# Input for this task
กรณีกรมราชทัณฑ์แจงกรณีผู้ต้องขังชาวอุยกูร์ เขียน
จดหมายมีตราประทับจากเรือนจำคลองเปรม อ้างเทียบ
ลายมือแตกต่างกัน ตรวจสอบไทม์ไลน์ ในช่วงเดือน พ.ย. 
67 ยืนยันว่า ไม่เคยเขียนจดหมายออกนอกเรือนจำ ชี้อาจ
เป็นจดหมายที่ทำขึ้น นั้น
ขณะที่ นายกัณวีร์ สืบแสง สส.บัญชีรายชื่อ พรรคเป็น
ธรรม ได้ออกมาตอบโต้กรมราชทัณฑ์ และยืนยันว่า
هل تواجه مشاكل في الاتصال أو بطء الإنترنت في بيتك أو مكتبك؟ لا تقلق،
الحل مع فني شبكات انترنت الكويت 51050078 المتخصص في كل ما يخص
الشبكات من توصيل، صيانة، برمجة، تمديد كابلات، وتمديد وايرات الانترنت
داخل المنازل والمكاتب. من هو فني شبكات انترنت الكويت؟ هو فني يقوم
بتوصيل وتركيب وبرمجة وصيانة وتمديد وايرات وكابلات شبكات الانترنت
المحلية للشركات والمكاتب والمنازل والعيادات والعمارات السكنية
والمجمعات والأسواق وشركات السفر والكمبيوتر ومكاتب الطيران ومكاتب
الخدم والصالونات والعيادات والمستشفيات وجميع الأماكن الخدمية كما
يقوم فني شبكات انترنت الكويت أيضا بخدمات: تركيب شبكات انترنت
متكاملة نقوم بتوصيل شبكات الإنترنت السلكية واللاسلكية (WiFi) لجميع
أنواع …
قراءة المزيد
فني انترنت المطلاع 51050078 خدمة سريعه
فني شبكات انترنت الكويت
---
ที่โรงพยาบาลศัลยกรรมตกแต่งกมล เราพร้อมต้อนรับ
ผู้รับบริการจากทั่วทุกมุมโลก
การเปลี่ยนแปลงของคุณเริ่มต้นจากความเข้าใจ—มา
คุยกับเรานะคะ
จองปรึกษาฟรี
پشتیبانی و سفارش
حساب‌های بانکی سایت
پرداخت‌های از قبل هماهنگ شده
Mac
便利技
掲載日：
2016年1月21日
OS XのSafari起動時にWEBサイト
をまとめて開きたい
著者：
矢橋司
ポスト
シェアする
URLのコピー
---
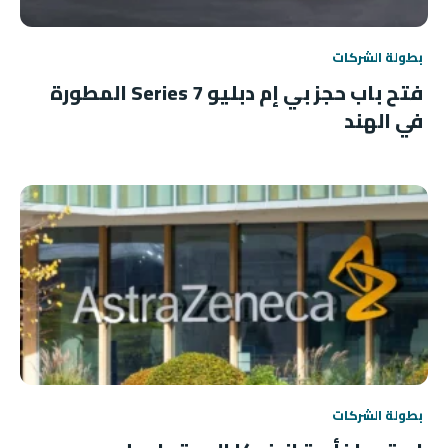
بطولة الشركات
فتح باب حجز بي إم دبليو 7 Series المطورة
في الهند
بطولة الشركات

# Assigned task
A single number is the expected reply: the number of lines in the listing that contain the string "الكويت".

# Exercise result
4